Après quelques instants de patience, je finis par sauter par dessus mon bureau et prendre le personnage au collet. Je le bousculai, le poussai sans ménagement hors de mon bureau et le propulsai vers l’extérieur en lui flanquant un coup de pied aux fesses. Il vola au-dessus des marches d’entrée de la SAS et alla s’étaler dans la cour … face au demi-cercle de la trentaine de personnes qui attendaient là, qui pour un laisser-passer, qui pour une aide.
Je pensais qu’il avait compris et que l’affaire était réglée. Las !
Peu de temps après, je fus avisé que les gendarmes faisaient une enquête et recherchaient les témoins de l’incident.
Curieusement, personne ne savait rien, personne n’avait rien vu. Ouallou ! Tout le monde s’était donné le mot, sans que je sois au courant.
Je fus convoqué au Tribunal, accusé que j’étais, sur la seule foi d’un certificat médical établi par un médecin apparenté à la victime, d’avoir occasionné « une meurtrissure dans la région sacrée » de mon adversaire.

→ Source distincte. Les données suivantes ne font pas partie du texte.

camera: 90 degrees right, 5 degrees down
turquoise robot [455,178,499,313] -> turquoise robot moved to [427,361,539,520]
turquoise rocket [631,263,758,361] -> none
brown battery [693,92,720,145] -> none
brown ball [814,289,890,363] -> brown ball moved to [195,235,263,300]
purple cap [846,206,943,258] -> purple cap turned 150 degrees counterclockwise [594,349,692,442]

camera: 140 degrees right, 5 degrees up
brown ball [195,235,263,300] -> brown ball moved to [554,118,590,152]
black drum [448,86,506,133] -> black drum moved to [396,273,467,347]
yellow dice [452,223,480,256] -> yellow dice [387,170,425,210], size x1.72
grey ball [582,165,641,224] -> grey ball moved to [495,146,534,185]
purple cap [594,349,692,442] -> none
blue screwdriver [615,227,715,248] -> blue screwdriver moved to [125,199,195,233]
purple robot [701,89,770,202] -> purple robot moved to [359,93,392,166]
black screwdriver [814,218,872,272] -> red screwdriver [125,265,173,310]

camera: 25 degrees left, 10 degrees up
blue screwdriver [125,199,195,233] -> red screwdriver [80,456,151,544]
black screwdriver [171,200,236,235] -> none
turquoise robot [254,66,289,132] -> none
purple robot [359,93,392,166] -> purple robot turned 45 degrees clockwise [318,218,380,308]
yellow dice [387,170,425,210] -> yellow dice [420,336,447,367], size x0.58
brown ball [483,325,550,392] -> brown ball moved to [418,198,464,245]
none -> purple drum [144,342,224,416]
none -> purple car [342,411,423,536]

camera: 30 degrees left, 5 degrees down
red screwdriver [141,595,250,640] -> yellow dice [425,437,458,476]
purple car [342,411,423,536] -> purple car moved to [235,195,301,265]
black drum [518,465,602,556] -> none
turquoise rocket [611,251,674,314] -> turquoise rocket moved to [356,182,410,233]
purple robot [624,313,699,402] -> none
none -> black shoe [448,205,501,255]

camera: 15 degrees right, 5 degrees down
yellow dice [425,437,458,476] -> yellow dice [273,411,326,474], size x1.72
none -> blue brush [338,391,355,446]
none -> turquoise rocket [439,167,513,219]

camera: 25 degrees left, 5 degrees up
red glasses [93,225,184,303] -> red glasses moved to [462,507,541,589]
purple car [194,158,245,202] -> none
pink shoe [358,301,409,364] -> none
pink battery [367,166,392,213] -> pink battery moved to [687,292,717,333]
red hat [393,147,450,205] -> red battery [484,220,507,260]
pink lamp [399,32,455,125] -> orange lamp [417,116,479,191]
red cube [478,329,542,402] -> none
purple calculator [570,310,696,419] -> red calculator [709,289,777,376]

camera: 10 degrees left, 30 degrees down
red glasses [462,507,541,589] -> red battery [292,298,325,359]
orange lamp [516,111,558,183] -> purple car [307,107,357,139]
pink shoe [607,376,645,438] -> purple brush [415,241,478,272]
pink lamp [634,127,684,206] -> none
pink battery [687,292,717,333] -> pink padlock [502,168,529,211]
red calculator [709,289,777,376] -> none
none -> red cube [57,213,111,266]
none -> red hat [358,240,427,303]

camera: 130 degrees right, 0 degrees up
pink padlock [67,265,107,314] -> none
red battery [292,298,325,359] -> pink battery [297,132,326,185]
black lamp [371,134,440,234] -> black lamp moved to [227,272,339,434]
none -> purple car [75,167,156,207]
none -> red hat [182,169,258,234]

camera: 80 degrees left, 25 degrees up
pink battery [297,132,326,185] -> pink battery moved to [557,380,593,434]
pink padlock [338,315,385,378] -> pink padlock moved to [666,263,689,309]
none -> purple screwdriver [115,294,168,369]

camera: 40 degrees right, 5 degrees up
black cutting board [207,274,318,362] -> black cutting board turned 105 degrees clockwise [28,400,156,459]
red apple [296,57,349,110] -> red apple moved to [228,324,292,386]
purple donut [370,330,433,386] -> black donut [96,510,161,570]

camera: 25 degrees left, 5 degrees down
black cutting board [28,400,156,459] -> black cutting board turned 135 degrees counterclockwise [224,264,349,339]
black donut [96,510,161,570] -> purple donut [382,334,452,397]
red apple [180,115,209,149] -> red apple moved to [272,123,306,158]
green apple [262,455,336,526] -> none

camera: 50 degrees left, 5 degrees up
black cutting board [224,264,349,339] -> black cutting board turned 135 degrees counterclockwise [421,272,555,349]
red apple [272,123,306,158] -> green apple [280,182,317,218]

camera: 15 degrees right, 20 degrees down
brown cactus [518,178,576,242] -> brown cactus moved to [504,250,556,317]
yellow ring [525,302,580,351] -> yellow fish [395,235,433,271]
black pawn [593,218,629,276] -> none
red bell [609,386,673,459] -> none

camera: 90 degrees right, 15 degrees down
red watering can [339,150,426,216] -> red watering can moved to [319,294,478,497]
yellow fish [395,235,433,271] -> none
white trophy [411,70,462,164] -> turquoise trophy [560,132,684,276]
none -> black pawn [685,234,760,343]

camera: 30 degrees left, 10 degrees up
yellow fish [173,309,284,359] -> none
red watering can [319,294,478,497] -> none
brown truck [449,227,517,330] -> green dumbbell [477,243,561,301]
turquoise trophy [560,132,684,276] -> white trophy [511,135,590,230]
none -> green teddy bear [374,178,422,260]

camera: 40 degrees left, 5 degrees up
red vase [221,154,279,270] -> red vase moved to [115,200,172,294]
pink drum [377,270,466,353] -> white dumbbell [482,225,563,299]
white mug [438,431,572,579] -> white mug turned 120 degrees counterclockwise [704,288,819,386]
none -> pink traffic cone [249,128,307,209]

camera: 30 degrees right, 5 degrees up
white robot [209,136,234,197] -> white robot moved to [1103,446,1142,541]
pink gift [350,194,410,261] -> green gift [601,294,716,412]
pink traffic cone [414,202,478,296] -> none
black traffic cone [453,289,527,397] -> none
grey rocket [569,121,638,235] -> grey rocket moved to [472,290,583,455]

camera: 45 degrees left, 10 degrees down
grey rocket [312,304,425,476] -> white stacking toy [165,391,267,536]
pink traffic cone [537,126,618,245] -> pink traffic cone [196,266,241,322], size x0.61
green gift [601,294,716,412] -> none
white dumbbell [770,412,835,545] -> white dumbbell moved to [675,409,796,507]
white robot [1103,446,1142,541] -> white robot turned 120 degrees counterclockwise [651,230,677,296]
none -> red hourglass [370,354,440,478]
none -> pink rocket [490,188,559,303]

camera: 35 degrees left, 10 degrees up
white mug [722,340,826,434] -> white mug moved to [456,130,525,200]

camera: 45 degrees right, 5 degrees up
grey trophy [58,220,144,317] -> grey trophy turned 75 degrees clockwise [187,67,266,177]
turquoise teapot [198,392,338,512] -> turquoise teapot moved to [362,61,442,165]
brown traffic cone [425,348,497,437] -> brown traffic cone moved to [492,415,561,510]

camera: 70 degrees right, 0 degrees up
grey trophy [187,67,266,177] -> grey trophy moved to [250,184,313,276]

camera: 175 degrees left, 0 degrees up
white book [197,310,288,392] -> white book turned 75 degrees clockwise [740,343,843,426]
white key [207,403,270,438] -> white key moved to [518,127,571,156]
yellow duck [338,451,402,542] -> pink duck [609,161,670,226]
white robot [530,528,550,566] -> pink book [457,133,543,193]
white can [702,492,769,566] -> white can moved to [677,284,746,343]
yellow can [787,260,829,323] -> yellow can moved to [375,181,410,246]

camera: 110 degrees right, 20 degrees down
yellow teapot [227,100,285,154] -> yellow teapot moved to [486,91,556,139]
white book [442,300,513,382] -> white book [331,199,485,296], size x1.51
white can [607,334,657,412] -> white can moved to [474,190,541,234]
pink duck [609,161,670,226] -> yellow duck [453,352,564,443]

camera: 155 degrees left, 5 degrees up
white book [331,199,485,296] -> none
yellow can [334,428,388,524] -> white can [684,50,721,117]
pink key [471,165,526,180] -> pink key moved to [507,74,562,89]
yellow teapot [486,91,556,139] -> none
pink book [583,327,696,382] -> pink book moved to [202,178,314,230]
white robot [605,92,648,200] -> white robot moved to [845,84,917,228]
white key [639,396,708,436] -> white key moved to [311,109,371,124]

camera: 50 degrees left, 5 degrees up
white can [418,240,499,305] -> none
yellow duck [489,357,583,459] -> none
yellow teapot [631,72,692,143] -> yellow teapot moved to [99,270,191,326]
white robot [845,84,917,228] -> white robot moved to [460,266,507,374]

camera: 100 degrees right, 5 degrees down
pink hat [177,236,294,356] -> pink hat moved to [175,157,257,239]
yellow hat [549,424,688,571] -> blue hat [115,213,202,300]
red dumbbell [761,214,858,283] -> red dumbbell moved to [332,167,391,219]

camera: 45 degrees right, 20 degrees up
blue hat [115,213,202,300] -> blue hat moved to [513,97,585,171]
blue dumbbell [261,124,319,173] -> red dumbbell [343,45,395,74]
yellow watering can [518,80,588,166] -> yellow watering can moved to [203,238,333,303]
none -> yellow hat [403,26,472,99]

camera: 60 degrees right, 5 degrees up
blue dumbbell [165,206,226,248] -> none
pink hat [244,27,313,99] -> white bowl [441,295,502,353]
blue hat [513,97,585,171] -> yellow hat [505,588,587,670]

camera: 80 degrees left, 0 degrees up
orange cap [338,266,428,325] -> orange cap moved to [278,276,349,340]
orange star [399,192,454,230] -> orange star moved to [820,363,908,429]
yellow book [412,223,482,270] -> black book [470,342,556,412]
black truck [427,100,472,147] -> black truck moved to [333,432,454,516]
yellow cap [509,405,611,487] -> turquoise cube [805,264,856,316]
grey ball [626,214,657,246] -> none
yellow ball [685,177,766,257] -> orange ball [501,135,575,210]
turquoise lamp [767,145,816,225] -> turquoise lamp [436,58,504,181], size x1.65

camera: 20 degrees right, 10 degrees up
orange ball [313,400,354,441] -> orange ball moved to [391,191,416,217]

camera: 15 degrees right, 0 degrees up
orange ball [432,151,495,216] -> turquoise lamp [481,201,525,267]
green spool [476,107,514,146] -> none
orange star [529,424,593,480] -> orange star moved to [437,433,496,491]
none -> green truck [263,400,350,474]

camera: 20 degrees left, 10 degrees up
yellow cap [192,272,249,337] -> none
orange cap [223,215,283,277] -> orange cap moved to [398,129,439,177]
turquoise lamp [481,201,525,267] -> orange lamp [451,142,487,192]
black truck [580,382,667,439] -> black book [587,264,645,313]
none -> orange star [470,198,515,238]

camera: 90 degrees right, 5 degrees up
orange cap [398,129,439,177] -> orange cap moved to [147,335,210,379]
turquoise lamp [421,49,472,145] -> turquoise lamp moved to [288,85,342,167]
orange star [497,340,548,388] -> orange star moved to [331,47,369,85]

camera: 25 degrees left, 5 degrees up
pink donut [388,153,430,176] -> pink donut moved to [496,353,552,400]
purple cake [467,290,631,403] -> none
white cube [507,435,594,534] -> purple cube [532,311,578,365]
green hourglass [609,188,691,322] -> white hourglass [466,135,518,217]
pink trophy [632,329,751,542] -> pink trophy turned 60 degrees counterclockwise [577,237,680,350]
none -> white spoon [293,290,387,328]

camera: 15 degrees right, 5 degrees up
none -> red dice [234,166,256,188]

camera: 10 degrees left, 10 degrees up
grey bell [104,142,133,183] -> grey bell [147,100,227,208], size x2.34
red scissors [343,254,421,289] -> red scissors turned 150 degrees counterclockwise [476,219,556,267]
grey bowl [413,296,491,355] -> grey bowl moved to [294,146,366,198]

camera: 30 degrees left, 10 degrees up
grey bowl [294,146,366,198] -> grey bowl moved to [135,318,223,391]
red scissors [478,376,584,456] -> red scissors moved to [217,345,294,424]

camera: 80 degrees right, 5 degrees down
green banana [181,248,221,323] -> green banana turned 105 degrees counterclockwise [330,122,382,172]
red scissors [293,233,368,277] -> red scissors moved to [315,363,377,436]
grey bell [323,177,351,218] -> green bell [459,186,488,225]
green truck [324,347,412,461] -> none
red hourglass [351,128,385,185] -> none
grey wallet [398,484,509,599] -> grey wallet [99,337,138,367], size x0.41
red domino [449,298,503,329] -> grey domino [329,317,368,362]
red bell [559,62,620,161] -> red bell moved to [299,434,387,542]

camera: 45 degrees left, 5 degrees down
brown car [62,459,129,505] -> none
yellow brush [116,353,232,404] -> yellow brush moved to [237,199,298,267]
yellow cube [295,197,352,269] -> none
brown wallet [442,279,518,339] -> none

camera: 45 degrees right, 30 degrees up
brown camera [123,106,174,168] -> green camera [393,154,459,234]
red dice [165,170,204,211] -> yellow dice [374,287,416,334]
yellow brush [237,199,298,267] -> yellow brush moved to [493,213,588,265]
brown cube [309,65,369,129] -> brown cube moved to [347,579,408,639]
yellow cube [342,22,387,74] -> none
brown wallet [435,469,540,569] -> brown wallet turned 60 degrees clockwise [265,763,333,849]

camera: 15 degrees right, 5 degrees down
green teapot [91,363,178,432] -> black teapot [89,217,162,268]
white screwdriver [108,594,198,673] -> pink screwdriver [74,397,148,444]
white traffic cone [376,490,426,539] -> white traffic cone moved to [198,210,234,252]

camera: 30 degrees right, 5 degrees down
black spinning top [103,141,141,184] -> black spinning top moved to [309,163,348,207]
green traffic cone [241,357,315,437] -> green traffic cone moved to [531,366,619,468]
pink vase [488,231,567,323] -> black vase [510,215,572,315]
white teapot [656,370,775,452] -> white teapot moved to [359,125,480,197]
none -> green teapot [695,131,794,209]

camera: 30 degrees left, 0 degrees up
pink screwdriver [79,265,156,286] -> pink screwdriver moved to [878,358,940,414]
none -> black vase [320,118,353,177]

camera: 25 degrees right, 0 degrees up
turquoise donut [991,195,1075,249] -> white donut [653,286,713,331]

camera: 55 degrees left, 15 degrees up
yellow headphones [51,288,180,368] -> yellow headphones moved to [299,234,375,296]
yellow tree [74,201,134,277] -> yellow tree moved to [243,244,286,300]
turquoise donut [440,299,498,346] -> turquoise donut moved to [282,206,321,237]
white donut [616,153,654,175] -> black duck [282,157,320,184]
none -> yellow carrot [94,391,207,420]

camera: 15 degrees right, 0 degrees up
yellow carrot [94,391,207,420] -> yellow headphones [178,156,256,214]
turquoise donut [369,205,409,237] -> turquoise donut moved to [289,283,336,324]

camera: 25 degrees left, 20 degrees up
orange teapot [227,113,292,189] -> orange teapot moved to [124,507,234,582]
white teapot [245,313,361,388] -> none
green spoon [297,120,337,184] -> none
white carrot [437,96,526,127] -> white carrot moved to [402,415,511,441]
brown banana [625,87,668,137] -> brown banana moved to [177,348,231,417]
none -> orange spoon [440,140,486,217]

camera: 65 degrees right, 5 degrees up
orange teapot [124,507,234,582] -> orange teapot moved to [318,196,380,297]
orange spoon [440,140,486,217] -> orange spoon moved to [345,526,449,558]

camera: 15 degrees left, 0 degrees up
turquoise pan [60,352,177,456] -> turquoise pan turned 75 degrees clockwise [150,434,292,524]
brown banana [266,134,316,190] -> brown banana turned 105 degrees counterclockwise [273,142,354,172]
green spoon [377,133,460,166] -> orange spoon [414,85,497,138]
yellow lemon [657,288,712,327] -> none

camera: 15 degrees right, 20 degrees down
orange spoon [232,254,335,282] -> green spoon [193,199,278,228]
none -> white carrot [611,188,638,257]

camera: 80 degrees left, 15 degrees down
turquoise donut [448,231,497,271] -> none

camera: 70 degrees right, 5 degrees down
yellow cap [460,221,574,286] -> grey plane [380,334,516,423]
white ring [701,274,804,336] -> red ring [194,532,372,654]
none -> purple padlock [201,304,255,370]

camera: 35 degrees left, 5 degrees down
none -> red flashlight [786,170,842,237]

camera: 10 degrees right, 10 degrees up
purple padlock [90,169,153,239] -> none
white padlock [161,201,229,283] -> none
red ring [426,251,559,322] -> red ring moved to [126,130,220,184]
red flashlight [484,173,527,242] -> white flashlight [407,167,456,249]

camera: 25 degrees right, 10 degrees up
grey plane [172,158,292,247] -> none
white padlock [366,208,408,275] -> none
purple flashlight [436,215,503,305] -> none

Mais auparavant, j’avais dû me rendre avec mon colonel et le Procureur chez le Préfet. Je fus sermonné d’importance car j’avais créé un incident inadmissible, incident dans lequel était engagée l’ADMINISTRATION ! Il me fut discrètement conseillé de nier la matérialité des faits. Il faut savoir qu’en dépit de toutes les offres d’argent importantes faites par mon adversaire aux témoins pour raconter ce qu’ils avaient vu, pas le moindre témoignage défavorable à mon égard n’avait pu être recueilli.
Et je m’en fus à l’audience. Grands dieux ! Tous mes notables étaient là, porteurs de leurs plus beaux burnous, et de leur grand guennour.
J’ai quelque peu oublié le déroulement du procès jusqu’au moment où l’avocat de la partie adverse se lança dans une longue diatribe contre moi. Il finit par m’échauffer les oreilles au point que j’éclatai en lui disant :
- Si vous aussi, vous voulez prendre mon pied au cul comme votre client, continuez sur ce ton … »
Ces paroles déclenchèrent un beau tumulte. Tout le monde s’interpellait, l’assistance était debout, le juge réclamait le silence … J’avais avoué ! L’audience s’arrêta là et le juge fit évacuer la salle.
Très peu de temps après, « on » m’envoya avec femme et enfants me « reposer » pendant deux mois en France, puis au retour, je rejoignis une autre SAS, située à l’autre bout de l’Algérie. Longtemps plus tard, j’appris que j’avais été condamné à une amende pour « violences légères ». Je me souviens encore du pauvre huissier qui vint me présenter le papier bleu et qui s’entendit dire :
- Si vous aussi vous voulez recevoir mon pied quelque part …
Et qui s’enfuit, bien sûr, sans demander son reste.
C’est alors qu’on se demanda si je n’étais pas un officier communiste !
On n’eut pas le temps d’élucider cette question que vint le putsch. Je crus que l’heure de la grande fraternité franco-algérienne était arrivée. Je laissai femme et enfants sous la protection des familles de mes moghaznis et allai occuper la sous-préfecture avec mon maghzen au grand complet, qui s’était enrichi au passage de toute la harka du sous-quartier. Celle-ci avait tout bonnement laissé tomber sa hiérarchie ( elle, très prudent … ou tout simplement réaliste ).
C’est alors qu’on se demanda si je n’étais pas un officier fasciste !
Moi qui n’étais ni l’un ni l’autre. Mais voilà : j’aimais totalement les populations qu’on m’avait confiées et je suis toujours allé au bout de mon engagement.
Gageons que l’on en rit encore à la SAS de Beni-Beni.